God has one criteria—If we believe in His Son, Jesus, have we applied what He did into our lives? If so, God has already credited our side with the word – ENOUGH! You now live in My approval.

If you’ve ever applied for a loan, approval was based on three criteria:
1.       Cash – can you pay back this loan
2.      Collateral – what can the bank hold in case you fail to pay it back
3.      Character – do you do what you promise
If you meet the bank’s criteria, you are declared approved. You didn’t earn that approval, you gained it by providing what was asked for.

Now faith is the assurance of things hoped for, the conviction of things not seen. For by it the men of old gained approval. (Heb 11:1-2)

The approval gained wasn’t the reward of some effort, it was granted because they provided what was asked for—FAITH.

Vs. 4-5

Favor – God’s method for granting life. Grace—the repository of God’s provisions.

For by grace you have been saved through faith; and that not of yourselves, it is the gift of God; not as a result of works, so that no one may boast. (Eph 2:8-9)
Being justified as a gift by His grace through the redemption which is in Christ Jesus; (Rom 3:24)

--------------------

AIM — Reproduce the passage on approval from "Now faith is" up to and including "of God’s provisions.". The records are separate material, unconnected to the passage on approval.

--------------------

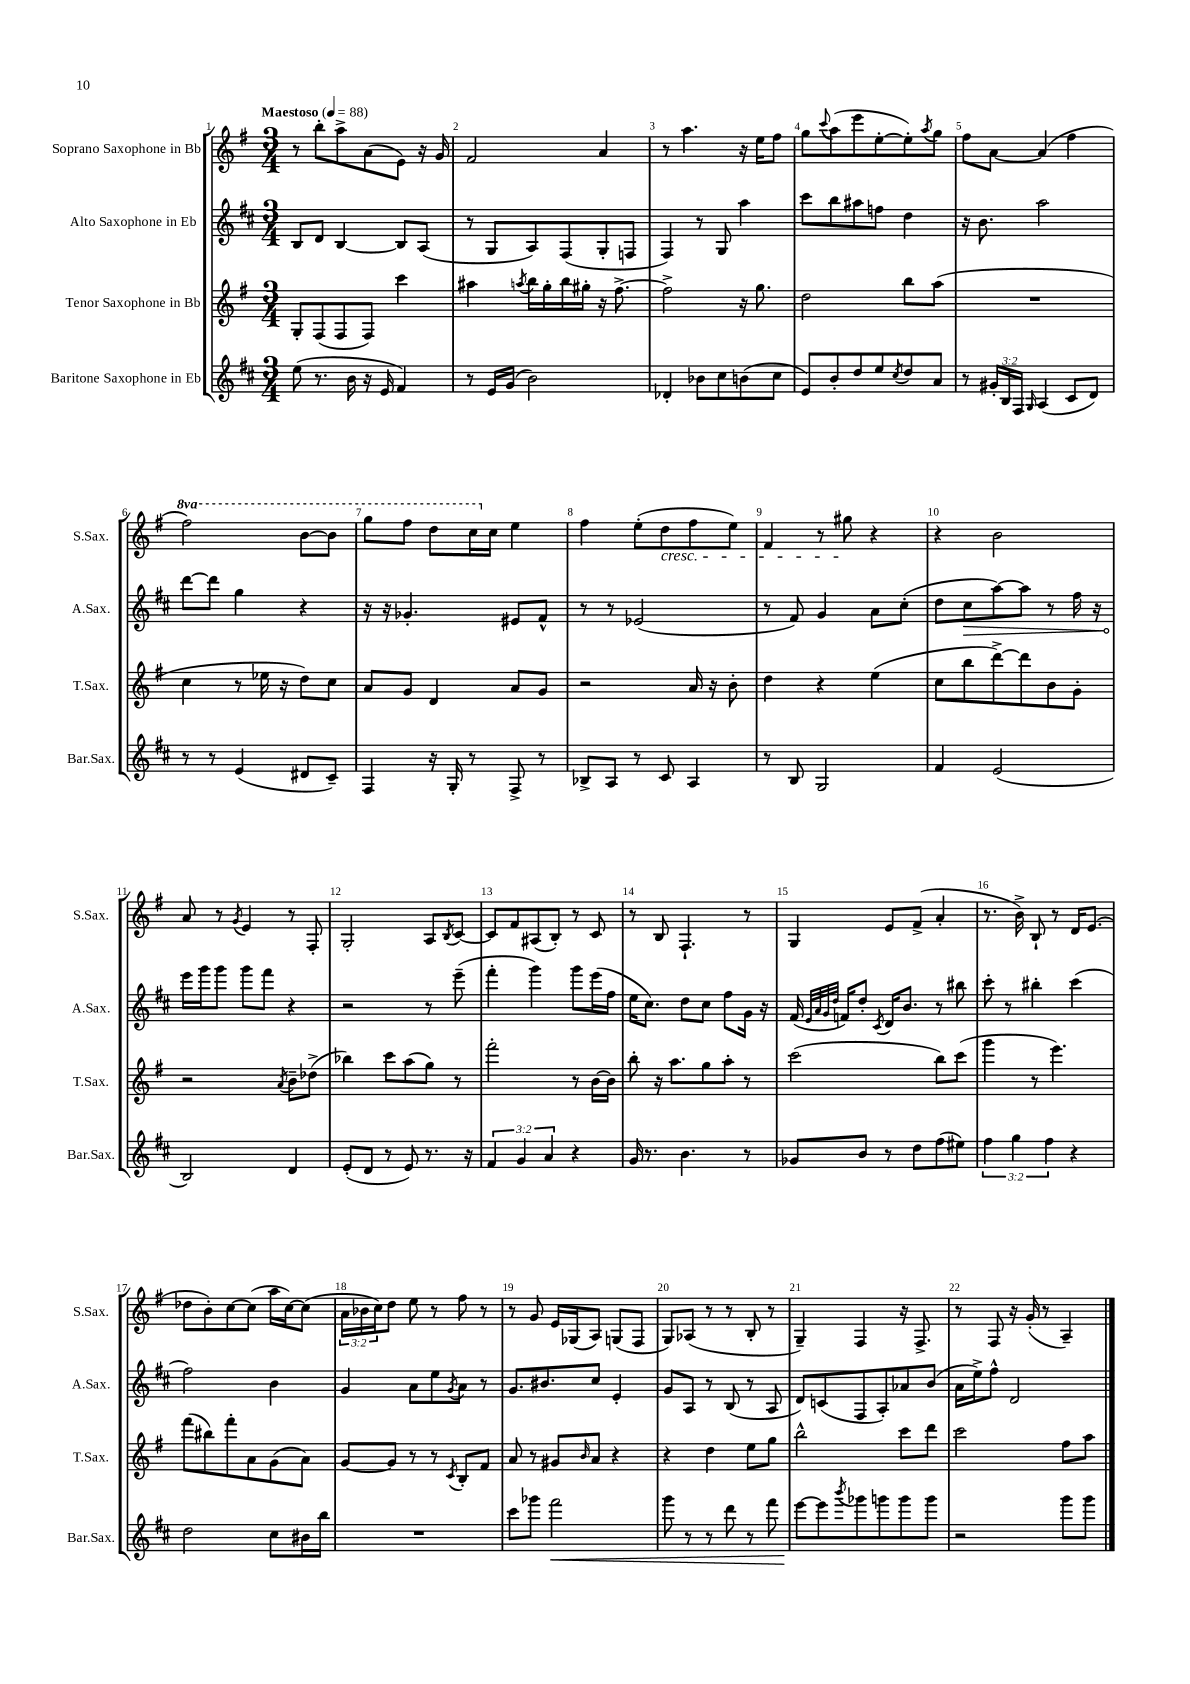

**kern	**kern	**kern	**kern
*staff4	*staff3	*staff2	*staff1
*clefG2	*clefG2	*clefG2	*clefG2
*k[f#c#]	*k[f#]	*k[f#c#]	*k[f#]
*M3/4	*M3/4	*M3/4	*M3/4
*MM88	*MM88	*MM88	*MM88
(8ee\	8G'/L	8B/L	8r
8.r	(8F#/	8d/J	8bb'\L
.	8F#/	[4B/	8aa^\
16b\	.	.	.
16r	8F#/J)	.	(8a\
16e/	.	.	.
4f#/)	4ccc\	8B/]L	8e\J)
.	.	(8A/J	16r
.	.	.	16g/
=	=	=	=
8r	4aa#\	8r	2f#/
16e/LL	.	8G/L	.
(16g/JJ	.	.	.
.	8qaa/	.	.
2b\)	16bb\LL	8A/)	.
.	16gg'\	.	.
.	16bb\	(8F#/	.
.	16gg#'\JJ	.	.
.	16r	8G'/	4a/
.	[8.ff#^\	.	.
.	.	8F/J	.
=	=	=	=
4d-'/	2ff#^\]	4F#/)	8r
.	.	.	4.aa\
8b-\L	.	8r	.
8cc#\	.	8G/	.
(8b\	16r	4aa\	16r
.	8.gg\	.	16ee\LK
8cc#\J	.	.	8ff#\J
=	=	=	=
8e/L)	2dd\	8ccc#\L	8gg\L
.	.	.	8qqccc/
8b'/	.	8bb\	(8aa\
8dd/	.	8aa#\	8eee\
8ee/	.	8ff\J	[8ee'\
8qcc#/	.	.	.
8dd/	8bb\L	4dd\	8ee'\])
.	.	.	8qaa/
8a/J	(8aa\J	.	8gg\J
=	=	=	=
8r	2.r	16r	8ff#\L
.	.	8.b\	.
24g#'/LL	.	.	[8a\J
24B/	.	.	.
24F#/JJ	.	.	.
16qqG/	.	.	.
(4A/	.	2aa\	(4a/]
8c#/L	.	.	4ff#\
8d/J)	.	.	.
=	=	=	=
8r	4cc\	[8ddd\L	2fff#\)
8r	.	8ddd\]J	.
(4e/	8r	4gg\	.
.	16ee-\	.	.
.	16r	.	.
8d#/L	8dd\L)	4r	[8bb\L
8c#~/J)	8cc\J	.	8bb\]J
=	=	=	=
4F#/	8a/L	16r	8ggg\L
.	.	16r	.
.	8g/J	4.g-'/	8fff#\J
16r	4d/	.	8ddd\L
16G'/	.	.	.
8r	.	.	16ccc\L
.	.	.	16cc\JJ
8F#^/	8a/L	8e#/L	4ee\
8r	8g/J	8f#^^/J	.
=	=	=	=
8B-^/L	2r	8r	4ff#\
8A/J	.	8r	.
8r	.	(2e-/	(8ee'\L
8c#/	.	.	8dd\
4A/	16a/	.	8ff#\
.	16r	.	.
.	8b'\	.	8ee\J)
=	=	=	=
8r	4dd\	8r	4f#/
8B/	.	8f#/)	.
2G/	4r	4g/	8r
.	.	.	8gg#\
.	(4ee\	8a\L	4r
.	.	(8cc#'\J	.
=	=	=	=
4f#/	8cc\L	8dd\L	4r
.	8bb\	8cc#\	.
(2e/	[8ddd^\)	[8aa\)	2b\
.	8ddd\]	8aa\]J	.
.	8b\	8r	.
.	8g'\J	16ff#\	.
.	.	16r	.
=	=	=	=
2B/)	2r	16eee\LL	8a/
.	.	16ggg\J	.
.	.	8ggg\J	8r
.	.	.	8qg/
.	.	8ggg\L	4e/
.	.	8fff#\J	.
.	8qa/	.	.
4d/	8b~\L	4r	8r
.	(8dd-^\J	.	8F#'/
=	=	=	=
(8e'/L	4bb-\)	2r	2G'/
8d/J	.	.	.
8r	8ccc\L	.	.
8e/)	(8aa\	.	.
8.r	8gg\J)	8r	8A/L
.	.	.	8qB/
.	8r	(8eee~\	[8c/J
16r	.	.	.
=	=	=	=
6f#/	2fff#'\	4fff#'\	8c/]L
.	.	.	8f#/
6g/	.	.	.
.	.	4ggg\)	(8A#/
6a/	.	.	.
.	.	.	8B'/J)
4r	8r	8ggg\L	8r
.	[16b\LL	(16eee\L	8c/
.	16b\]JJ	16ff#\JJ	.
=	=	=	=
16g/	8bb'\	16ee\LK	8r
8.r	.	8.cc#\J)	.
.	16r	.	8B/
.	8.aa\L	.	.
4.b\	.	8dd\L	4.F#`/
.	8gg\	8cc#\J	.
.	8aa'\J	8ff#\L	.
8r	8r	16g\Jk	8r
.	.	16r	.
=	=	=	=
8g-/L	(2ccc\	(16f#/	4G/
.	.	32qqe/LLL	.
.	.	32qqa/	.
.	.	32qqg/	.
.	.	32qqdd/JJJ	.
.	.	16f/LK)	.
8b/J	.	8dd'/J	.
.	.	8qc#/	.
8r	.	16d/LK	8e/L
.	.	8.b/J	.
8dd\L	.	.	(8f#^/J
(8ff#\	8bb\L)	8r	4a'/
8ee#\J)	(8ccc\J	8bb#\	.
=	=	=	=
6ff#\	4ggg\	8ccc#'\	8.r
.	.	8r	.
6gg\	.	.	.
.	.	.	16b^\)
.	8r	4bb#'\	8B`/
6ff#\	.	.	.
.	4.eee\)	.	8r
4r	.	(4ccc#\	16d/LK
.	.	.	(8.e/J
=	=	=	=
2dd\	(8fff#\L	2ff#\)	8dd-\L
.	8bb#\)	.	8b'\)
.	8fff#'\	.	[8cc\
.	8a\	.	(8cc\]J
8cc#\L	(8g\	4b\	16aa\LL
.	.	.	[16cc\J)
16b#\L	8a\J)	.	(8cc\]J
16bb\JJ	.	.	.
=	=	=	=
2.r	[8g/L	4g/	24a\LL
.	.	.	24b-\
.	.	.	24cc\J)
.	8g/]J	.	8dd\J
.	8r	8a\L	8ee\
.	8r	8ee\	8r
.	8qc/	8qg/	.
.	8B'/L	8a\J	8ff#\
.	8f#/J	8r	8r
=	=	=	=
8ccc#\L	8a/	8.g/L	8r
8ggg-\J	8r	.	8g/
.	.	8.b#/	.
2fff#\	8g#/L	.	16e/LL
.	.	.	(16G-/J
.	16qqb/	.	.
.	8a/J	8cc#/J	8A/J)
.	4r	4e'/	(8G/L
.	.	.	8F#/J
=	=	=	=
8ggg\	4r	8g/L	8G/L)
8r	.	8A/J	(8A-/J
8r	4dd\	8r	8r
8ddd\	.	(8B/	8r
8r	8ee\L	8r	8B'/
8fff#\	8gg\J	8A/	8r
=	=	=	=
[8eee\L	2bb^^\	8d/L)	4G~/)
8eee\]	.	(8c/	.
8qbbb/	.	.	.
8ggg-\	.	8F#/	4F#/
8ggg\	.	8A'/)	.
8ggg\	8ccc\L	8a-/	16r
.	.	.	8.F#^/
8ggg\J	8ddd\J	(8b/J	.
=	=	=	=
2r	2ccc\	16a\LL	8r
.	.	16ee^\J)	.
.	.	8ff#^^\J	8F#/
.	.	2d/	16r
.	.	.	(16g'/
.	.	.	8r
8ggg\L	8ff#\L	.	4A~/)
8ggg\J	8aa\J	.	.
==	==	==	==
*-	*-	*-	*-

--------------------

REPLY TO THE EXERCISE —
Now faith is the assurance of things hoped for, the conviction of things not seen. For by it the men of old gained approval. (Heb 11:1-2)

The approval gained wasn’t the reward of some effort, it was granted because they provided what was asked for—FAITH.

Vs. 4-5

Favor – God’s method for granting life. Grace—the repository of God’s provisions.